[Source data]
+--

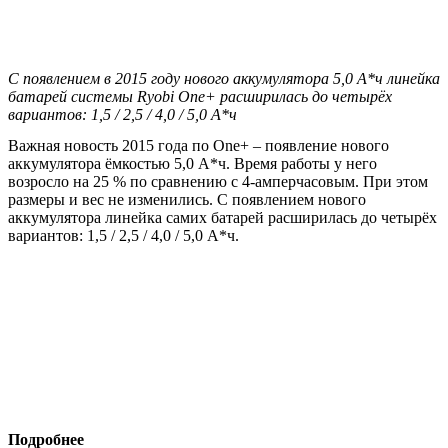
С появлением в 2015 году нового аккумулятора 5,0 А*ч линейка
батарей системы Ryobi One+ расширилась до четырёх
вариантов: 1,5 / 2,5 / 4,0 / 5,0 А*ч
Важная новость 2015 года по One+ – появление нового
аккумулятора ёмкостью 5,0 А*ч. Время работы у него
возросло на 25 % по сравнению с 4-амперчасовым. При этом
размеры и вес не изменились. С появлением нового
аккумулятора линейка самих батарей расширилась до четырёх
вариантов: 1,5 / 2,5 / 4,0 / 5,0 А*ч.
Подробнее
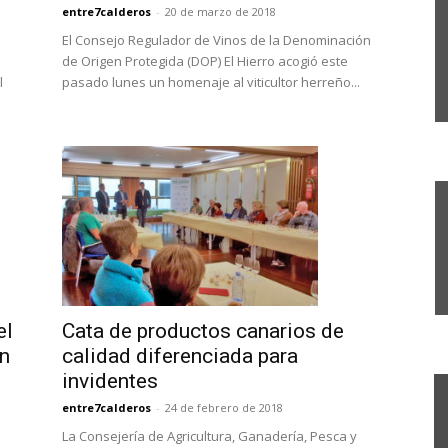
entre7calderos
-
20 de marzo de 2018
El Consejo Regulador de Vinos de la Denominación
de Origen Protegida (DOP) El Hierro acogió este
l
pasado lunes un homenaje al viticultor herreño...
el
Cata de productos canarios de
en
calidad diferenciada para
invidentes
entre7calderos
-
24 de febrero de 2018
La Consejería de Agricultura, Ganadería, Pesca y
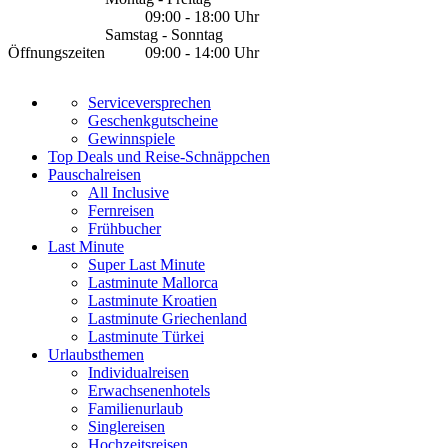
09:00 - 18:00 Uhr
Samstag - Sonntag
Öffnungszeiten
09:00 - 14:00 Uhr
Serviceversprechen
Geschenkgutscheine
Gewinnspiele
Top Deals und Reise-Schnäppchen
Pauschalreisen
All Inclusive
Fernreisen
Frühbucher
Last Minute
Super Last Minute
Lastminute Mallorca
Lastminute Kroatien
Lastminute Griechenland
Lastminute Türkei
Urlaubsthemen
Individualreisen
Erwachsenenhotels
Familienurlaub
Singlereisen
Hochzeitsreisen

+--

*WORK TASK*
Retype the entries above word for word, minus any images.

*YOUR RESPONSE*
С появлением в 2015 году нового аккумулятора 5,0 А*ч линейка
батарей системы Ryobi One+ расширилась до четырёх
вариантов: 1,5 / 2,5 / 4,0 / 5,0 А*ч
Важная новость 2015 года по One+ – появление нового
аккумулятора ёмкостью 5,0 А*ч. Время работы у него
возросло на 25 % по сравнению с 4-амперчасовым. При этом
размеры и вес не изменились. С появлением нового
аккумулятора линейка самих батарей расширилась до четырёх
вариантов: 1,5 / 2,5 / 4,0 / 5,0 А*ч.
Подробнее
entre7calderos
-
20 de marzo de 2018
El Consejo Regulador de Vinos de la Denominación
de Origen Protegida (DOP) El Hierro acogió este
l
pasado lunes un homenaje al viticultor herreño...
el
Cata de productos canarios de
en
calidad diferenciada para
invidentes
entre7calderos
-
24 de febrero de 2018
La Consejería de Agricultura, Ganadería, Pesca y
09:00 - 18:00 Uhr
Samstag - Sonntag
Öffnungszeiten
09:00 - 14:00 Uhr
Serviceversprechen
Geschenkgutscheine
Gewinnspiele
Top Deals und Reise-Schnäppchen
Pauschalreisen
All Inclusive
Fernreisen
Frühbucher
Last Minute
Super Last Minute
Lastminute Mallorca
Lastminute Kroatien
Lastminute Griechenland
Lastminute Türkei
Urlaubsthemen
Individualreisen
Erwachsenenhotels
Familienurlaub
Singlereisen
Hochzeitsreisen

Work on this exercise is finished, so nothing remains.